The present work investigates key attributes of metal–ferroelectric–metal–insulator–semiconductor (MFMIS) cylindrical nanowire (NW) transistor through a physics-based analytical model. The proposed NW MFMIS negative capacitance model is developed by solving the baseline short channel NW model coupled with one-dimensional Landau’s equation while considering the radial dependency of electric field in the ferroelectric, a key feature for NW architecture. Contrary to the expected behaviour of a short channel MOSFET, the analytical framework successfully captures the unconventional effects such as an increase in the threshold voltage, lowering of subthreshold swing, and a negative value of drain-induced barrier lowering with gate length downscaling in MFMIS cylindrical NW devices.

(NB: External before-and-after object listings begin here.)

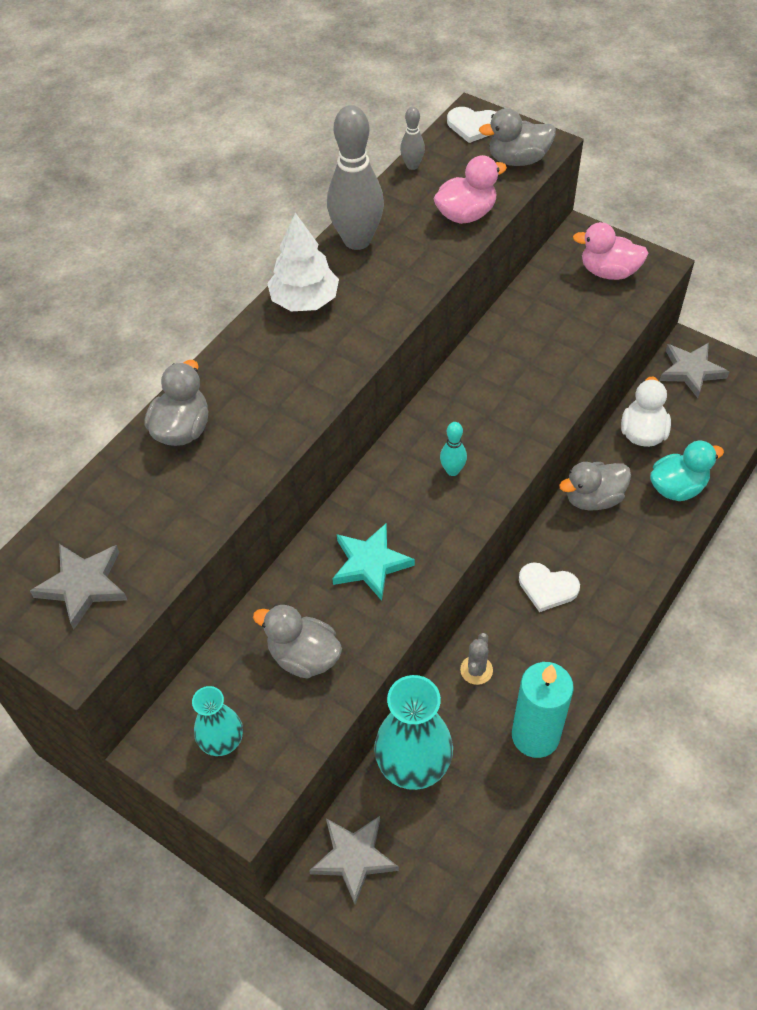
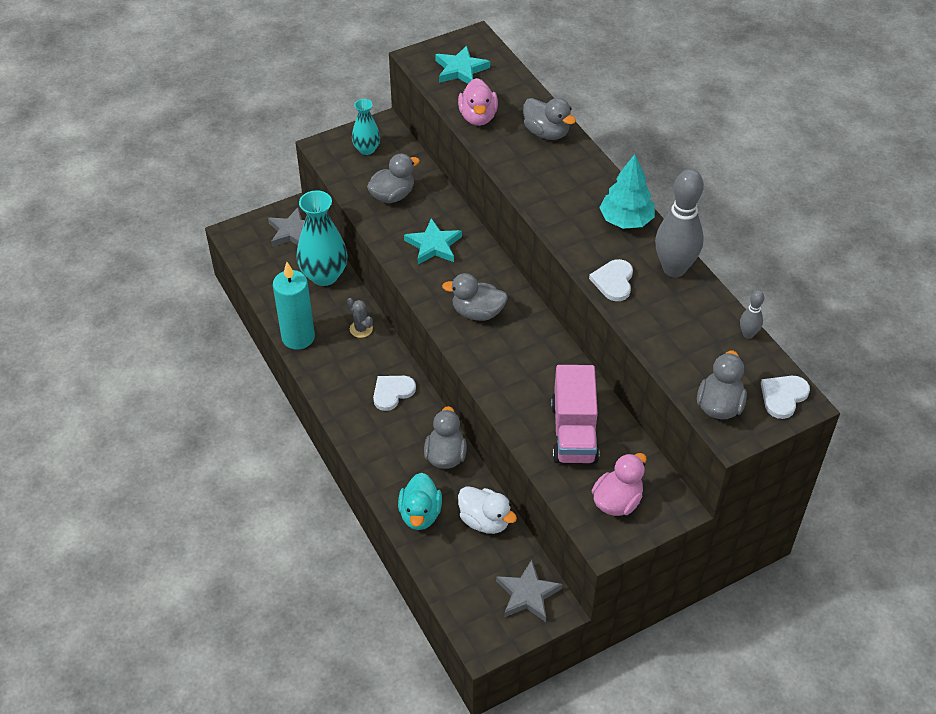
camera: 115 degrees right, 5 degrees down
(83, 585) = (460, 70): grey star -> turquoise star
(305, 301) = (626, 220): white tree -> turquoise tree
(409, 279) = (613, 281): none -> white heart
(452, 470) = (477, 312): turquoise bowling pin -> grey duck
(466, 214) = (667, 342): pink duck -> pink duck (478, 117)
(555, 328) = (574, 432): none -> pink truck

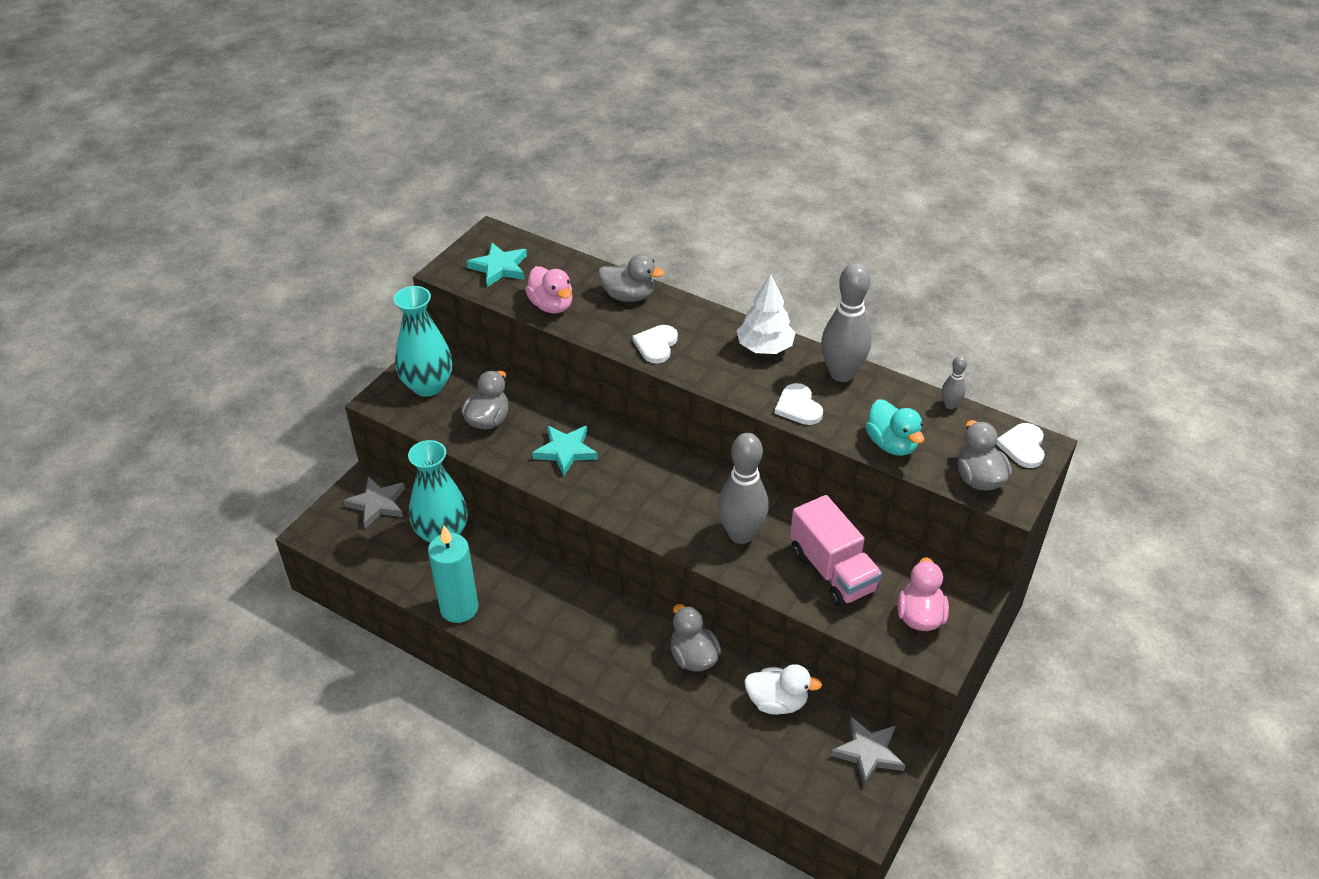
camera: 30 degrees left, 5 degrees down
(361, 329) = (519, 571): grey cactus -> none
(366, 149) = (428, 386): turquoise vase -> turquoise vase, size x1.75
(392, 392) = (596, 619): white heart -> white heart (656, 345)
(420, 514) = (711, 727): turquoise duck -> turquoise duck (891, 444)
(477, 312) = (657, 497): grey duck -> none
(522, 371) = (741, 534): none -> grey bowling pin
(626, 220) = (764, 348): turquoise tree -> white tree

Also, the impact of ferroelectric thickness, spacer induced polarization charge density, remnant polarization and coercive field on the unconventional short channel effects have been examined. The influence of different ferroelectric materials (Al–HfO2, Gd–HfO2, Y–HfO2, and HZO) on the extent of internal amplification has also been investigated. The developed model provides new insights into the functioning and optimization of NW MFMIS architecture for facilitating hysteresis-free high internal voltage amplification with sub-60 mV/decade swing.